打刻の要確認(代理打刻の兆候)
対象: オーナー・管理者・拠点管理者
代理打刻(他人になりすました打刻)は、その場で完全に防ぐことが難しい一方で、打刻の記録を後から見れば不自然さが残ります。この画面は、その不自然さを拾って一覧にします。
ここに出たものが不正と決まるわけではありません。本人に確認するための材料として使ってください。体調不良で早く上がった、スマートフォンを忘れて借りた、といった正当な事情も同じ形で現れます。

判定の種類
| 種類 | 何を見ているか | 目安 |
|---|---|---|
| 端末の共有 | 1台のスマートフォンから複数人がQR打刻している | 要確認 |
| まとめ打刻 | 同じ端末で60秒以内に3人以上の出勤が並んでいる | 要確認 |
| いつもと違うタイムレコーダー | その拠点で普段使われていない端末からの共用端末打刻 | 要確認 |
| 普段と違う端末 | いつも使っている端末とは別の端末からのQR打刻 | 念のため |
| 拠点から離れた場所 | 拠点の座標から許容距離を超えた場所でのQR打刻 | 要確認 |
| 営業時間外 | 拠点に設定した営業時間の外での打刻 | 念のため |
シフトに無い日・時間帯の出勤(シフト外打刻)はこの画面では扱いません。日別実績と勤怠の承認が既に要確認として拾っており、なりすましの兆候でもないためです。件数だけが増えて、本当に見るべき行が埋もれてしまいます。

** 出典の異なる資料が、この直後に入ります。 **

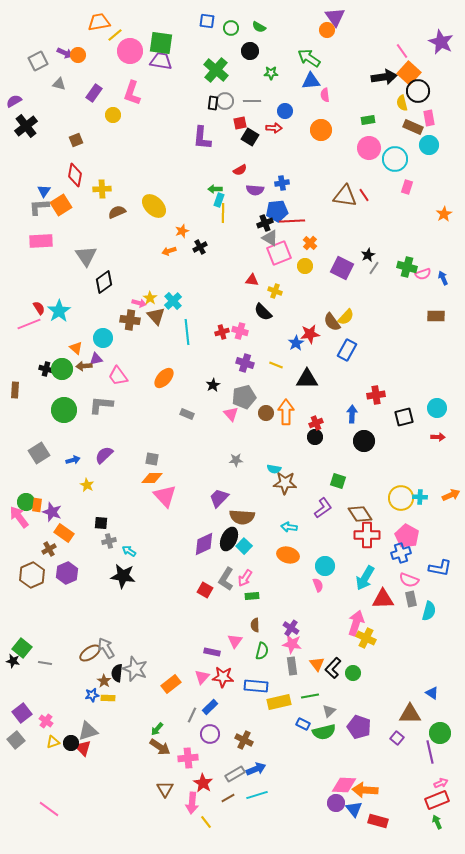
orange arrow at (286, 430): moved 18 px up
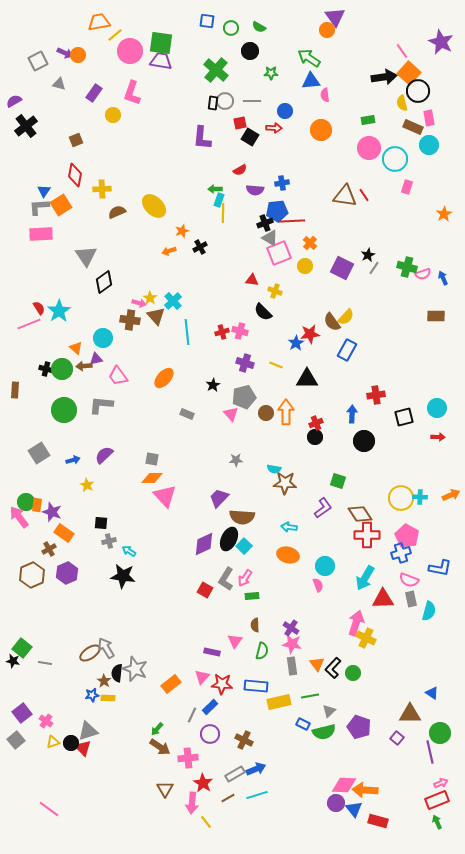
pink rectangle at (41, 241): moved 7 px up
red star at (223, 677): moved 1 px left, 7 px down
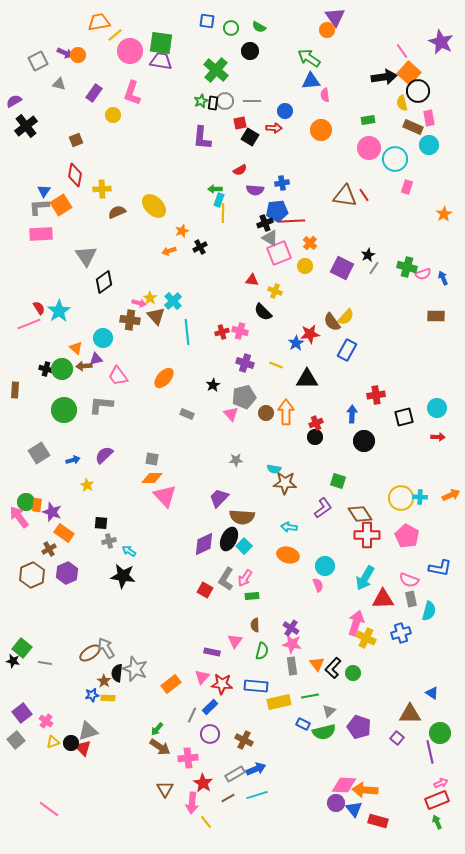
green star at (271, 73): moved 70 px left, 28 px down; rotated 24 degrees counterclockwise
blue cross at (401, 553): moved 80 px down
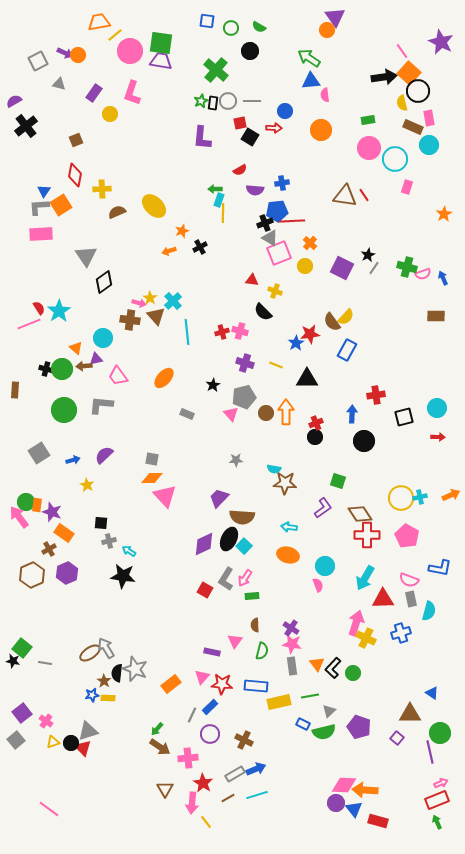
gray circle at (225, 101): moved 3 px right
yellow circle at (113, 115): moved 3 px left, 1 px up
cyan cross at (420, 497): rotated 16 degrees counterclockwise
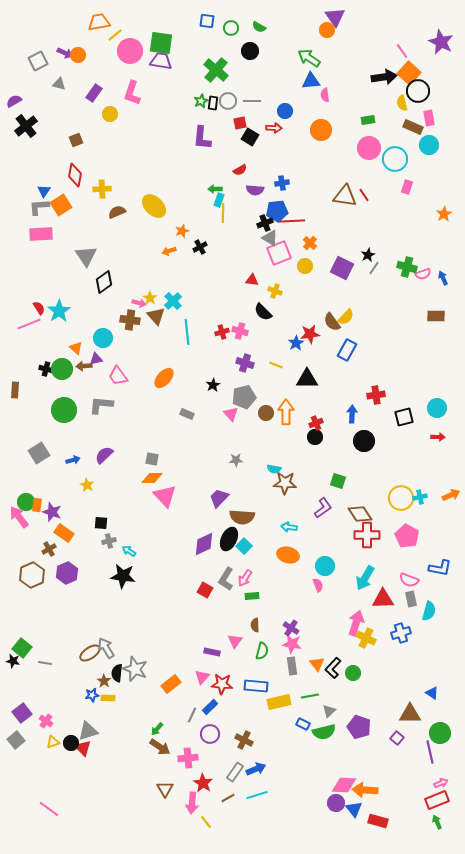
gray rectangle at (235, 774): moved 2 px up; rotated 24 degrees counterclockwise
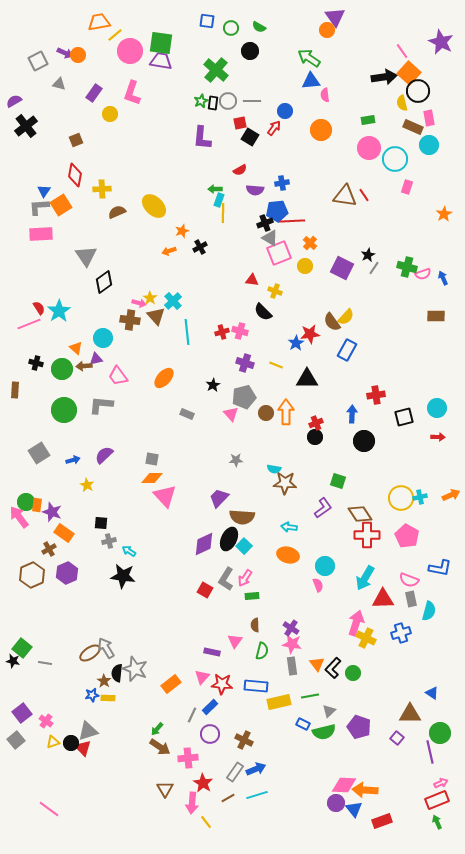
red arrow at (274, 128): rotated 56 degrees counterclockwise
black cross at (46, 369): moved 10 px left, 6 px up
red rectangle at (378, 821): moved 4 px right; rotated 36 degrees counterclockwise
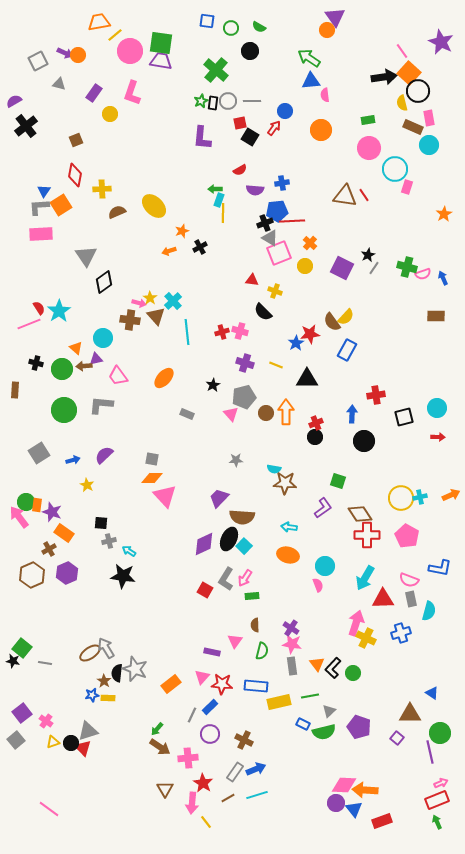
cyan circle at (395, 159): moved 10 px down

端末の共有とまとめ打刻が、代理打刻としてもっとも典型的な形です。
いつもと違うタイムレコーダーは、共用端末のログイン情報を知っている人が別の場所から打刻した場合に現れます。共用端末のログイン情報は現場で共有されるため、その場に居なくても打刻できてしまいます。打刻を止めることはしていないので、この判定で気づいてください。
共用タイムレコーダーは1台を全員で使うのが正常な運用なので、「端末の共有」の対象にはしていません。ただし1人が続けて何人分も押していく形はまとめ打刻として拾います。
使い方
- 期間を選びます(初期表示は直近30日)。
- 拠点で絞り込めます。拠点管理者には担当拠点のぶんだけ表示されます。
- 重大度の高いものから並びます。上から順に確認してください。
毎日見る必要はありません。 締めの前や、月に一度まとめて確認する使い方を想定しています。件数が多く出るときは期間を狭めてください。
打刻時の写真
拠点設定で打刻時の写真を有効にしている場合、写真が残っている打刻には打刻時の写真を見るが表示されます。押すと撮影された写真を確認できます。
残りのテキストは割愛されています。